The publication of stronger-than-expected employment data and the first real evidence of rising wage inflation in the US last month has unsettled the chickens in the market coop
High valuations combined with automated trading programmes only served to accentuate the volatility seen in markets round the world after a long period of calm and steadily rising indices. In fact, rising bond yields in mid-January had already begun to flag up what the figures are confirming: inflation is on its way and interest rates are set to rise in response to the threat.
Inflation may have dipped slightly this month (as measured on a ‘year-on-year’ basis), but it seems that a whole generation may have forgotten what inflation, that ‘thief in the night’, really means. After all, it has been a long time since the destructive double-digit inflationary times of the Seventies and early Eighties. But even a fairly modest inflation rate can devastate your purchasing power. For example, consider a basket of household goods costing £10 in 1974; to purchase the same goods today you would need £108 in your wallet. Or in percentage growth terms, your money would have had to have grown at an average of 5.5% a year just to keep pace with inflation.
Another easy way of working it out is to divide the inflation rate into 72. The answer will show you the number of years it takes to halve the ‘real’ - or purchasing power - of your money. So, if inflation were to double from its current 3% to 6% p.a., you would lose half your spending power in twelve years – a sobering thought.
As regards investment portfolios, inflation acts as drag on both shares and bonds and pulls in the opposite direction to the benefits of compounding growth. For example, the benchmark 10-year Treasury gilt has provided 4% real returns when inflation is in decline but a small negative real return when it is increasing.
So what can an investor do to combat the corrosive effects of inflation? If rising inflation is, in effect, a reflection of rising demand in an economy, then things like commodities and natural resources tend to respond with rising prices and therefore those that produce them with rising profits. Property stocks tend to do well in an inflationary environment, too, as rising rents feed rising share values. Infrastructure funds should also do well in these times because often the underlying contracts are index-linked and so the income paid out in return for the supply of the infrastructure asset will rise with inflation. Similarly, index-linked bonds can help insure a portfolio against the ravages of inflation. But it is worth bearing in mind that if inflation remains subdued, then these type of assets will underperform. So it is important to get the balance right.
At Church House, where clients value real capital preservation high among their investment priorities, we have been quietly building inflation protection into the funds that form the core building-blocks of their portfolios. For example, our core bond fund (CH Investment Grade Fixed Income) now has over 30% exposure to Floating-Rate Notes (FRNs), specialist institutional instruments whose pay-rate is re-set every three months and which will therefore benefit as rates rise.

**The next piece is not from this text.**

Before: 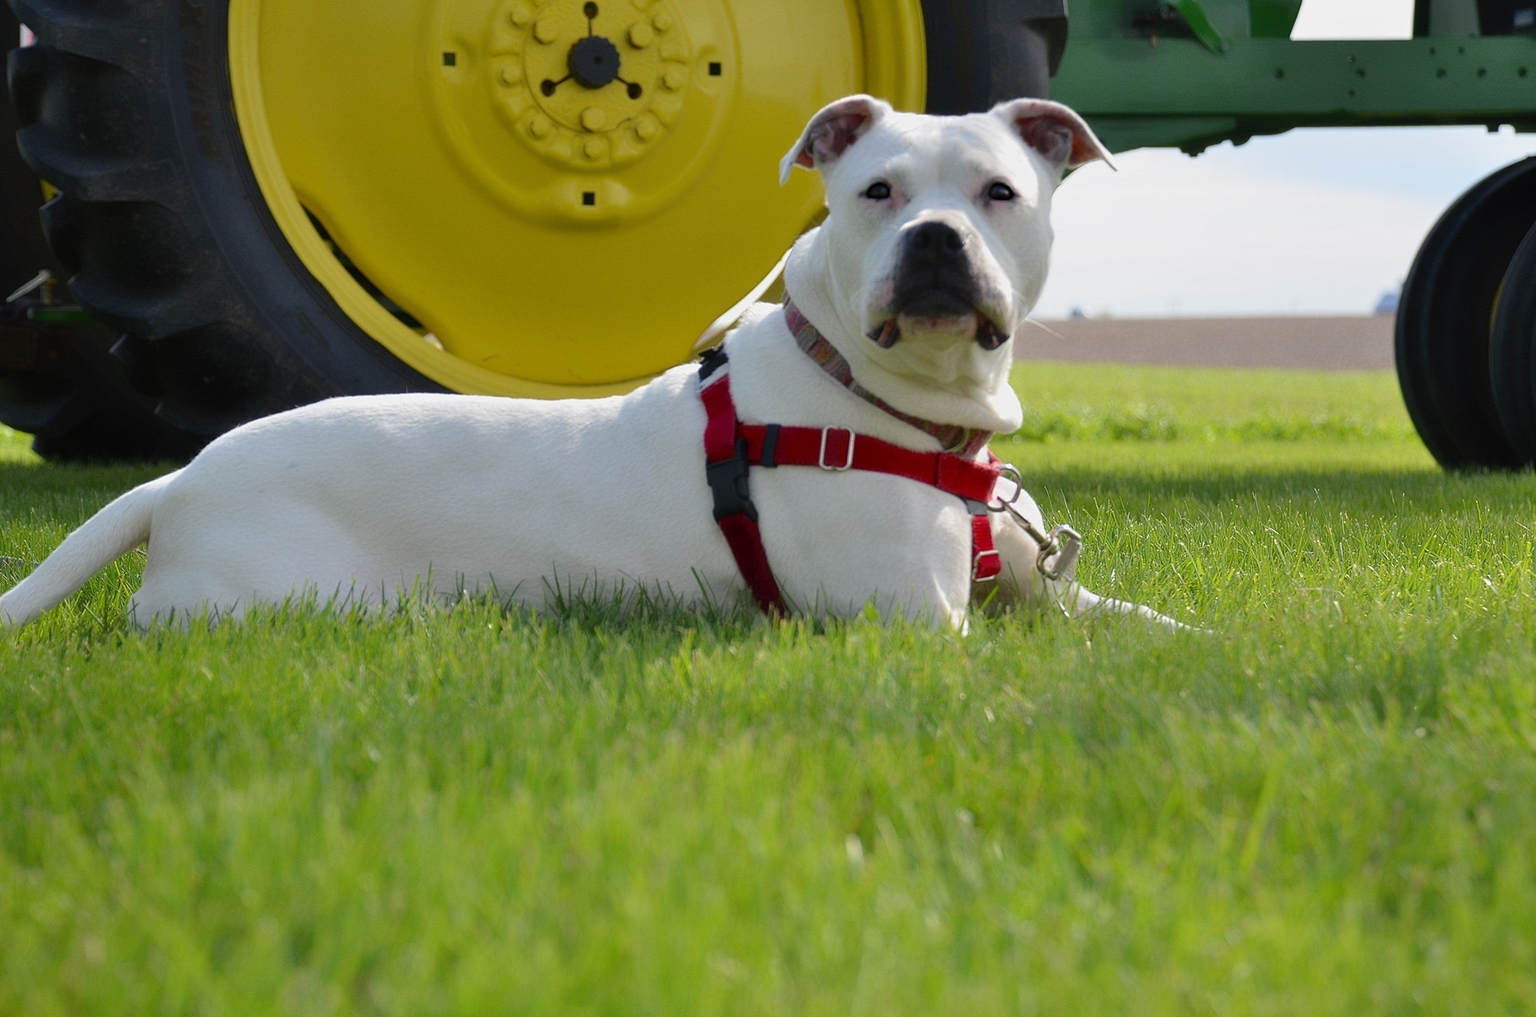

Similarly, the Tenax Absolute Return Strategies fund has a significant exposure to infrastructure funds which provide a good hedge against rising inflation. Some equities also do well in certain inflationary environments, especially those related to constant consumer demand (consumer staples), financials, energy stocks and so forth. We tend to avoid gold in all environments because of the opportunity cost of holding it and the basic lack of an income yield. There are many who will cite gold as a good hedge against inflation and it is true that gold has usually risen in value as some investors will always flee for the seeming solidity of this safe-haven asset. We just prefer holding something that at least pays our clients something to hold it, whether a dividend or an interest coupon.
The worst asset to hold in inflationary times is cash. Even during the last ten years when we have been living in and out of a deflationary environment, cash held on deposit offering virtually zero interest, has lost nearly 30% of its purchasing power. And that is before you factor in its fall against other currencies, especially after the Brexit vote of 2016. At Church House, we always advise maintaining a contingency fund in cash to avoid the need to raid a portfolio at inopportune times in the market cycle. But the opportunity cost of holding too much cash – offering a negative real rate of return because of crushingly low yields offered on deposit – is still at the worst levels seen since financial crash of 2008/09.